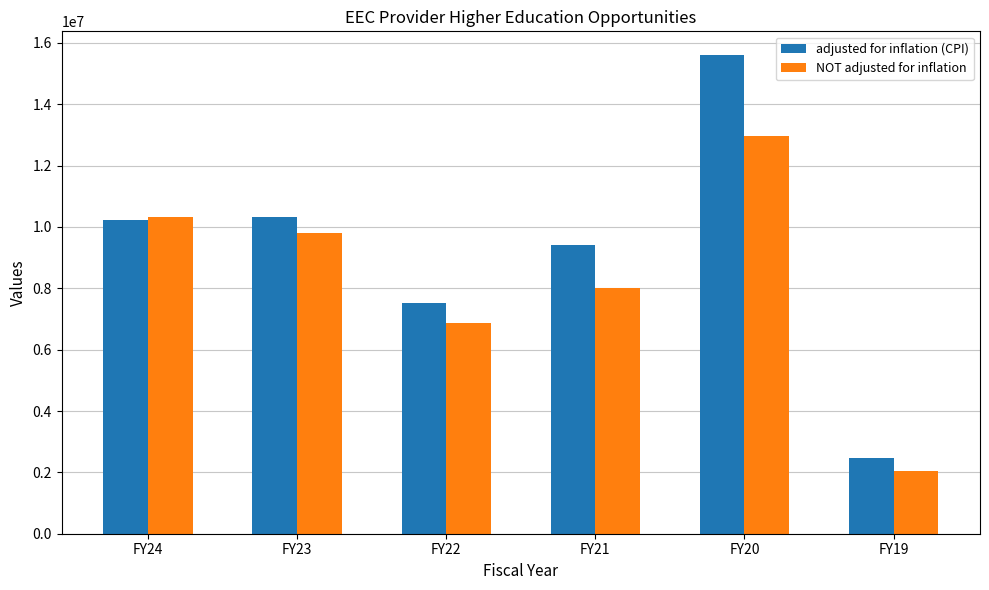

Which series has the largest range (max minus min)?

adjusted for inflation (CPI)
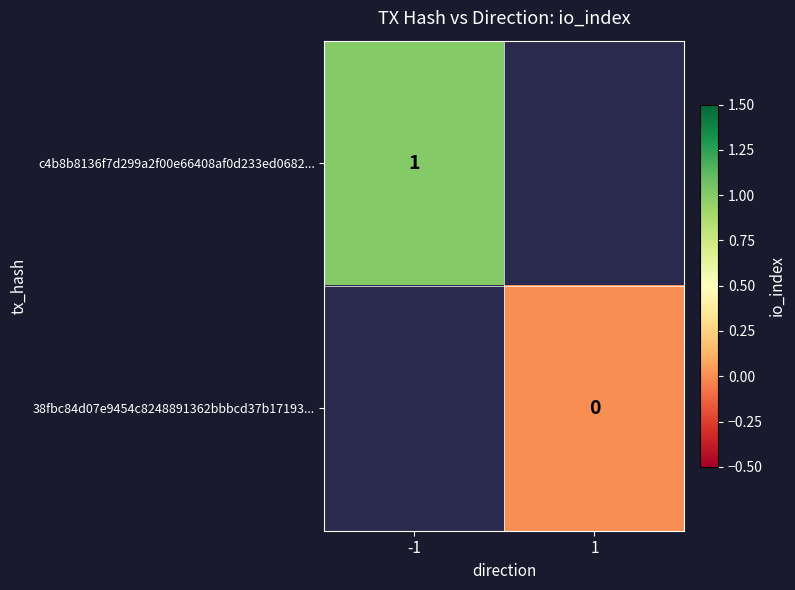

True or false: c4b8b8136f7d299a2f00e66408af0d233ed0682... has a value of 0 at -1.

False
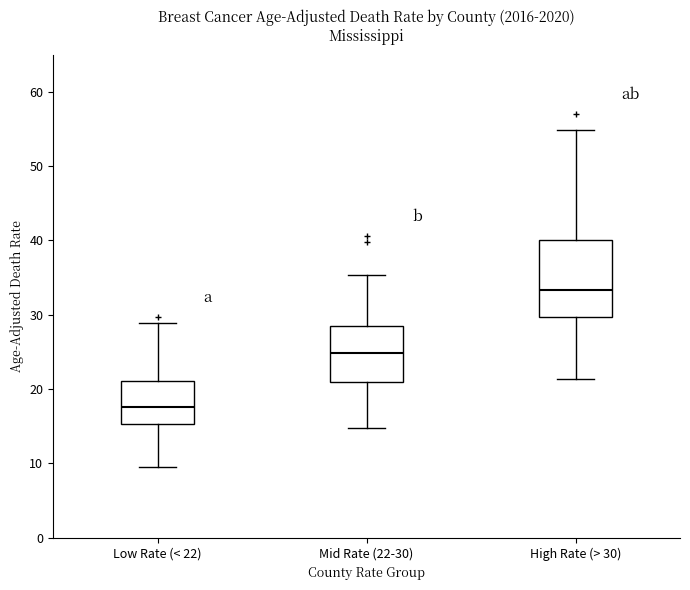

Reading left to right, transcribe this box plot: for each box, give where its median line is, the range the box spans, and where its two whiskers end, as read against the y-axis. The values are not printed on the chart, so give them approximately, as read against the axis.

Low Rate (< 22): median 18, box 15 to 21, whiskers 10 to 29
Mid Rate (22-30): median 25, box 21 to 29, whiskers 15 to 35
High Rate (> 30): median 33, box 30 to 40, whiskers 21 to 55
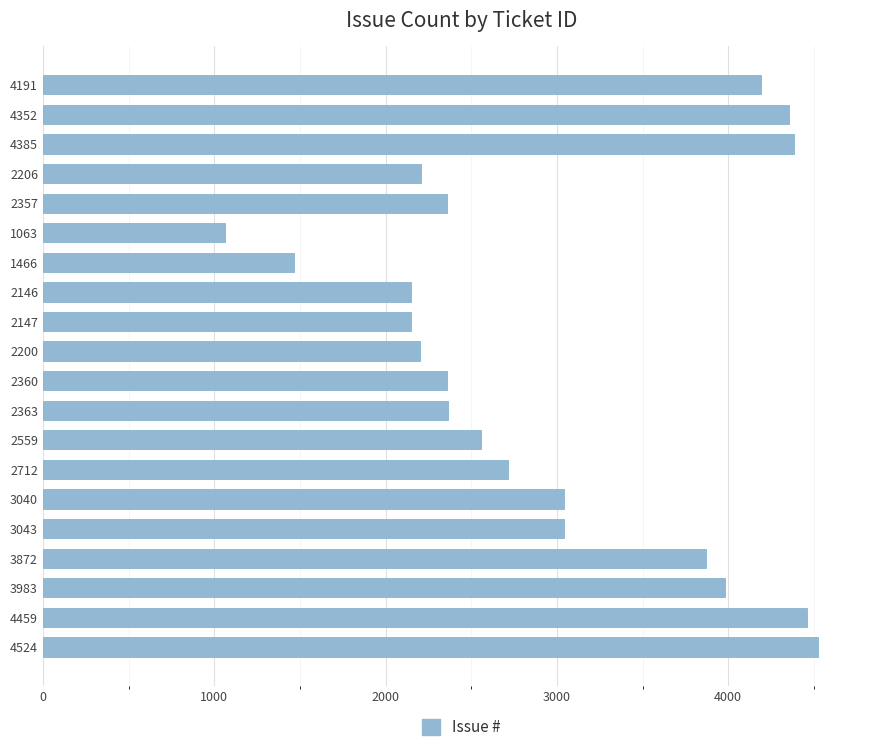

Where is the data nearest to the value 2793?

2712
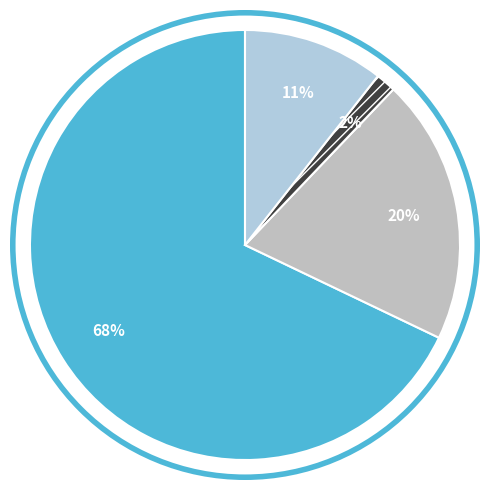

How many segments does this pie chart have?

4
------
To do: Can you retype the stretch from the line containing "Reading left to" through the end of the records, leaving the pictures out?

Reply:
Reading left to right, transcribe this box plot: for each box, give where its median line is, the range the box spans, and where its two whiskers end, as read against the y-axis. The values are not printed on the chart, so give them approximately, as read against the axis.

Low Rate (< 22): median 18, box 15 to 21, whiskers 10 to 29
Mid Rate (22-30): median 25, box 21 to 29, whiskers 15 to 35
High Rate (> 30): median 33, box 30 to 40, whiskers 21 to 55

Where is the data nearest to the value 2793?

2712

How many segments does this pie chart have?

4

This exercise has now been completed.